On 18/10/2024 at 11:35, Diamond_Jim said:

Yep the Free Agency has been a bust but we are now seeing long term deals for relatively young players.

Eagles would give Harley R a ten year deal in a heartbeat and McAndrew just signed a five year extension making it a six year deal at age 20. (Ironic given that the Suns only exist on AFL handouts).

Insurance could be the answer but I suspect rates are through the roof these days. 

Surprisingly professional sports people often fall outside Workers compensation schemes.

https://www.smartcompany.com.au/people-human-resources/injured-sports-stars-not-entitled-workers-compensation/

Aside from the concussion issue isn't the point that players now just walk away from these long term deals when they feel like it? If you sign a long term deal then only exceptional circumstances should allow you out of it


I think there is space for a very wide rethink of how contracts are constructed.

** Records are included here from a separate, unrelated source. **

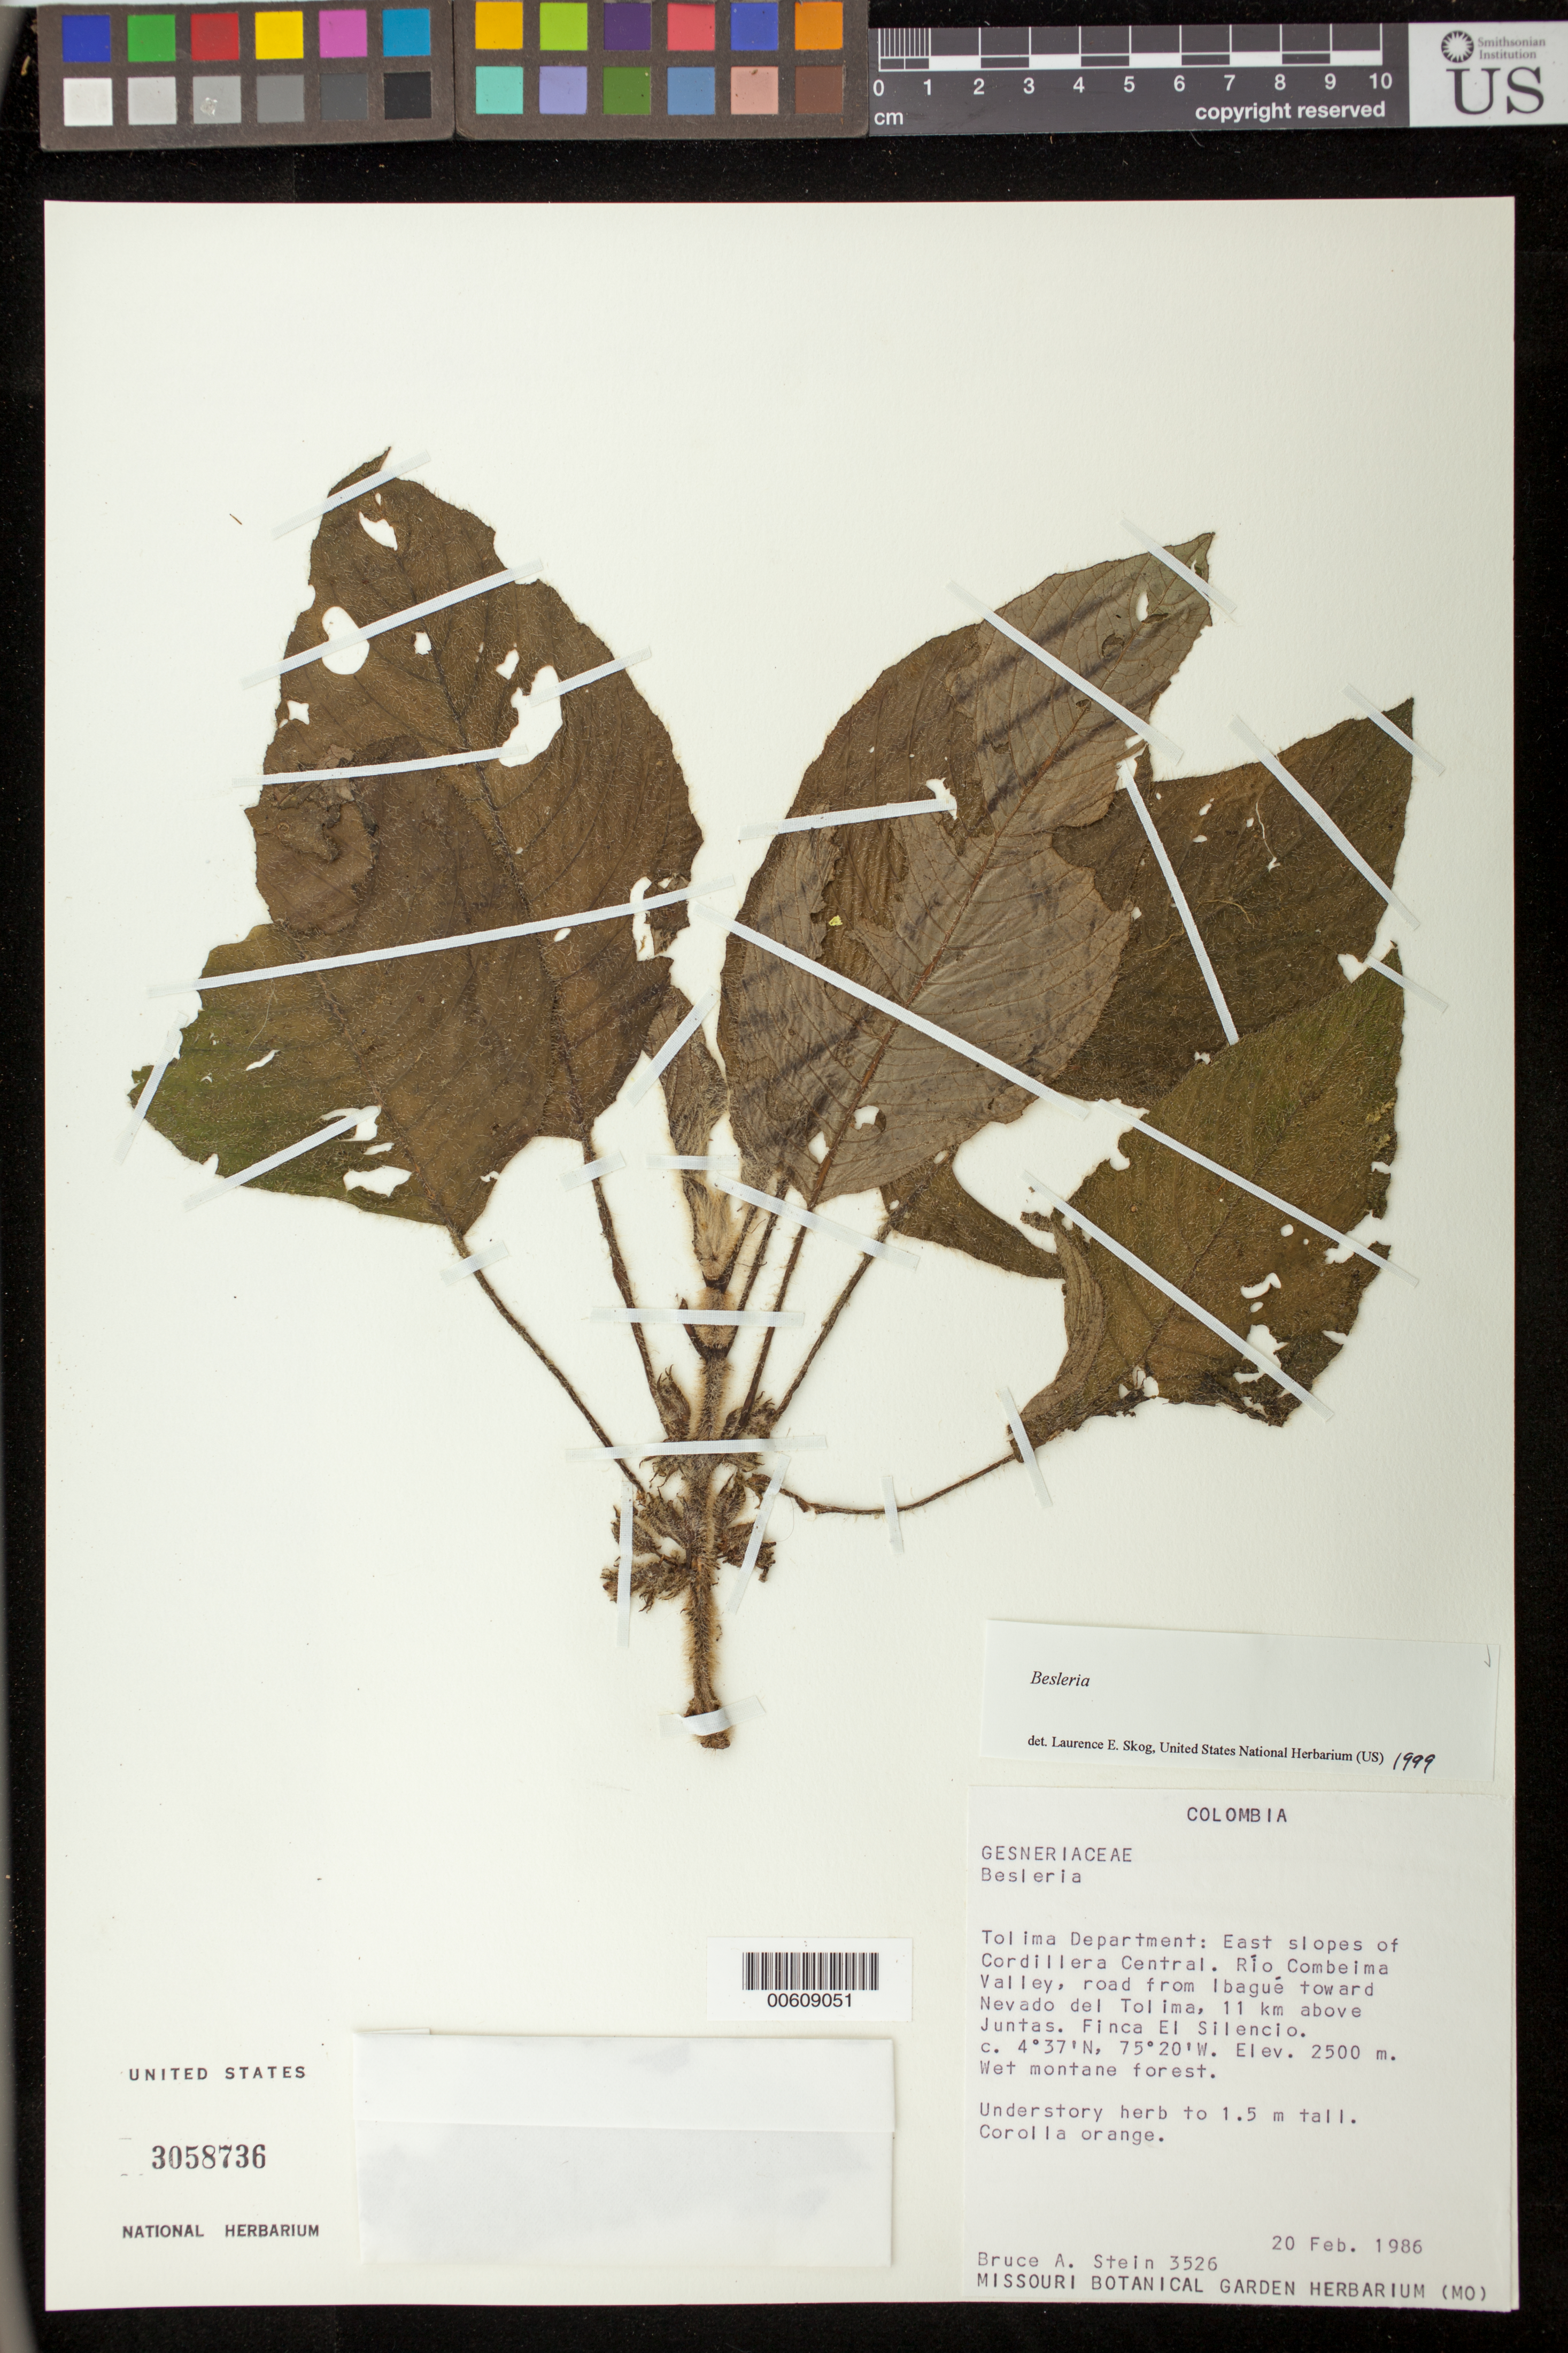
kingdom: Plantae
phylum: Tracheophyta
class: Magnoliopsida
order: Lamiales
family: Gesneriaceae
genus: Besleria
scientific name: Besleria sp.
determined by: Skog, Laurence E.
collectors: B. A. Stein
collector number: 3526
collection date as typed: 20 Feb 1986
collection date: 1986-02-20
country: Colombia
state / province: Tolima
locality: East slopes of Cordillera Central; Río Combeima Valley, road from Ibagué toward Nevado del Tolima, 11 km above Juntas, Finca El Silencio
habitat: Wet montane forest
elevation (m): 2500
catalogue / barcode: US 3058736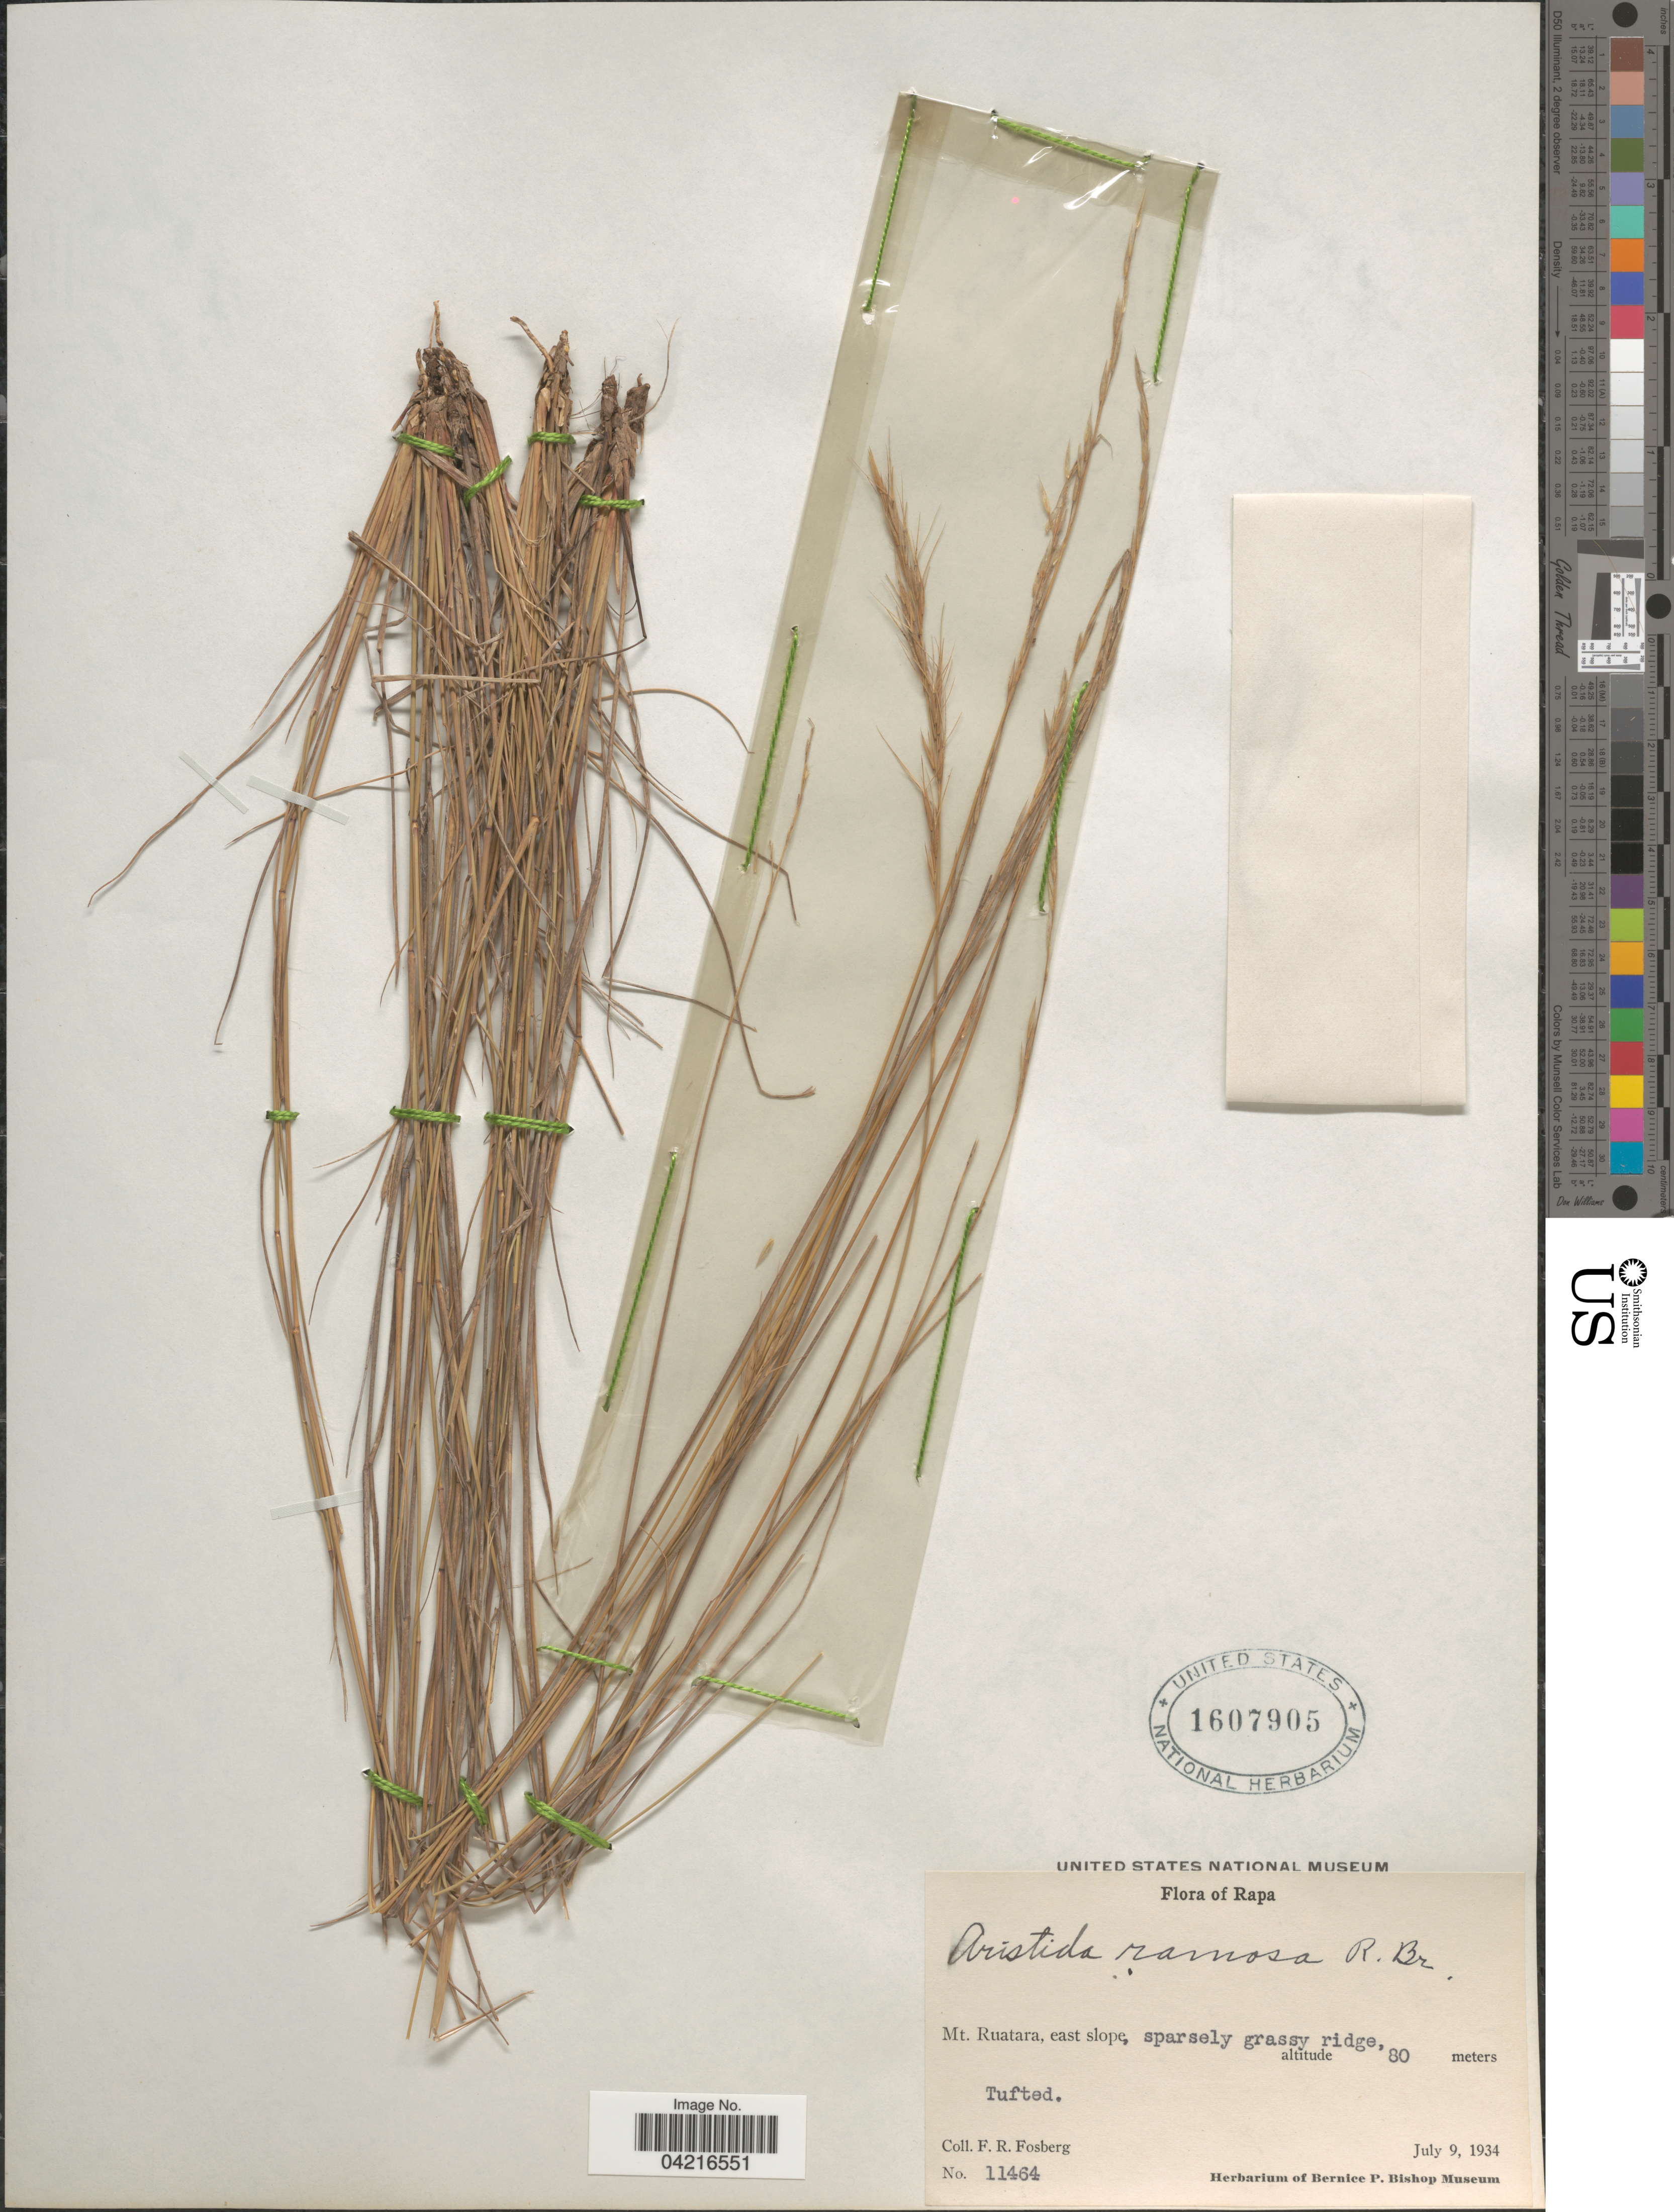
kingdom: Plantae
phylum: Tracheophyta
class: Liliopsida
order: Poales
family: Poaceae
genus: Aristida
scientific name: Aristida ramosa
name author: R. Br.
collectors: F. R. Fosberg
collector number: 11464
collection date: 1934-07-09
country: French Polynesia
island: Rapa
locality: Rapa. Mt. Ruatara, east slope, sparsely grassy ridge.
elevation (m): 80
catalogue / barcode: US 1607905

It all seems very ad hoc, and very much just an accumulated legacy as the league went from semi-professional to professional to 'marketplace'.

Doesn't help that the AFL administration is addicted to reactive tweaks.

At the simplest level every contract needs to succeed at giving both the player and the club security in an environment where a player's 'worth' can dramatically turn in the space of minutes, never mind years.

I wonder how much of the current chaos, minutiae, and confusion could be boiled down to just a few key points?